江糖的心瞬间揪了起来,她知道这位老先生说的确实靠谱。
正想继续追问,却见老先生指了指不远处的草棚说道:“大人,就放老朽去那草棚处吧,天热了,老朽想吃点瓜,再回去,剩余的路,不远了老朽悠哉悠哉逛回去也就到了。”
“行,你年纪大,听你的。”薛砚打趣道,随即叮嘱车夫,将车子停在了不远处的草棚边上。
江糖搀扶着老先生,将他稳稳的扶去了草棚,正准备离开之际,老先生却叫住了江糖。
“小哥!”老先生声音沙哑道。
江糖一脸疑惑的转过身去,却见老先生看了眼阿满的方向,对着江糖说道:“老朽感觉你多灾多难,且水不利你,你要小心呐。”
江糖听闻词话,愣了一瞬,随即冲着老先生毕恭毕敬的行了礼,感激的看着他道:“多谢老先生。”

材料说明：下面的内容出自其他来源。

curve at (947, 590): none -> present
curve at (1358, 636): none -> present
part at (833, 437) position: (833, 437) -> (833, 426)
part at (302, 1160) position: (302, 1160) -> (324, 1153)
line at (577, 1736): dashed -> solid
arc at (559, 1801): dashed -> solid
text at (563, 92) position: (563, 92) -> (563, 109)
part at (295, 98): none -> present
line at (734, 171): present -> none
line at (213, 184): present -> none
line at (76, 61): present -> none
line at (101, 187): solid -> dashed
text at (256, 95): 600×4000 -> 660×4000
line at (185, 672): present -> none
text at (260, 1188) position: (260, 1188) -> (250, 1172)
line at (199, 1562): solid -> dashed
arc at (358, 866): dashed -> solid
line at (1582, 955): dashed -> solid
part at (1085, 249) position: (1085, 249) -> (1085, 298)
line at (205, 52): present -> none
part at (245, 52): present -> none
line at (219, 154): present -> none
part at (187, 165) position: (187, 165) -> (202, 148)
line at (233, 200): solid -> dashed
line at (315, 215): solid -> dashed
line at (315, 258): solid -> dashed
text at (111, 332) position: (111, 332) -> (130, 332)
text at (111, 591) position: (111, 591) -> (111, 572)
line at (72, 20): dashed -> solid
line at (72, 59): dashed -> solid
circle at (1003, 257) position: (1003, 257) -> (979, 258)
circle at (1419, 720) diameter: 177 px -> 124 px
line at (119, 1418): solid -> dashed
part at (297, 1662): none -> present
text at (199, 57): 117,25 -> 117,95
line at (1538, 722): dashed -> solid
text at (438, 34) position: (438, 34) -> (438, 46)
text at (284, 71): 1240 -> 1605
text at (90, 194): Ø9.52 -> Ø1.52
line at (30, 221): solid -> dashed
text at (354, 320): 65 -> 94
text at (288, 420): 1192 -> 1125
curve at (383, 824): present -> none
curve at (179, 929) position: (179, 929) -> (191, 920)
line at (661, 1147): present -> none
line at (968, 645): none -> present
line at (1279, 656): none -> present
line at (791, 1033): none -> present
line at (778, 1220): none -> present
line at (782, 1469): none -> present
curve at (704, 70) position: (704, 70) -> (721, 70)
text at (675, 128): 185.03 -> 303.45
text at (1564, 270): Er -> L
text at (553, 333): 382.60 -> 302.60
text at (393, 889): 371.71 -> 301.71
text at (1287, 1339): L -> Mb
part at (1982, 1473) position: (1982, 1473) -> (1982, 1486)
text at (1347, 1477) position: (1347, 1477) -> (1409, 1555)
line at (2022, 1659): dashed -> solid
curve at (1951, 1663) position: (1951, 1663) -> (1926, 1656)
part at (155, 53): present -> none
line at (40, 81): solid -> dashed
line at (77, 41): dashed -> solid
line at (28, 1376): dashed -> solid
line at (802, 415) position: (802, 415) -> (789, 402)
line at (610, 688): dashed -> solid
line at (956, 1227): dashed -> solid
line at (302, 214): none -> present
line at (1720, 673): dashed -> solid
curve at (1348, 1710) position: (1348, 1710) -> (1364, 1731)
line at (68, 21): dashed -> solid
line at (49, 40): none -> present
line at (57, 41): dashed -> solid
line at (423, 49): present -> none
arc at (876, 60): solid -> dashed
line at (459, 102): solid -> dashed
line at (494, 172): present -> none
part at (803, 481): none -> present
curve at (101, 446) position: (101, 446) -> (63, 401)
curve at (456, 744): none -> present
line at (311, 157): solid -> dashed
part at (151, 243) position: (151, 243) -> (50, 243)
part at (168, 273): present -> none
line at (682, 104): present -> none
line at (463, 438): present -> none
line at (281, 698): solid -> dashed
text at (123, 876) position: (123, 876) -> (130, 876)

说完,江糖立即往马车上去,只是有一瞬,不知道是不是眼花,江糖似乎影约看到了一个黑影从头顶闪过。
江糖顿住脚,抬头想要看清楚一些。
却听薛砚催促道:“小江,你快些,我都饿了!”
江糖无奈,简单的看了眼左右,并无发现什么异常,随即上了薛砚的马车。
只是莫名的有些心慌,于是掀开马车帘,时不时张望着。
“我说,你看什么呢,那老头走远了吧都!”薛砚好奇的看着江糖问道。
江糖尴尬的笑了笑说道:“没什么,只是觉得有点不舒服。”
“不舒服?哪里不舒服?”薛砚急忙问道。
不等江糖开口,突然,一支飞箭,擦着江糖的脸颊,径直从窗外射了进来。
“小江!”薛砚惊慌大喊道。
佐理镇衙门,江糖带着众人已经赶到,那吴岩被关押了几天,整个人失魂落魄,憔悴了许多。
而他的那个小徒弟,和他关在一起,才是这几日最难熬的。
眼底多了两坨乌青,裴凌一眼就看出是被人打的。
再看那小徒弟一脸无所谓的样子坐在墙角,压根不理会吴岩,便知这两坨乌青,是他的手笔。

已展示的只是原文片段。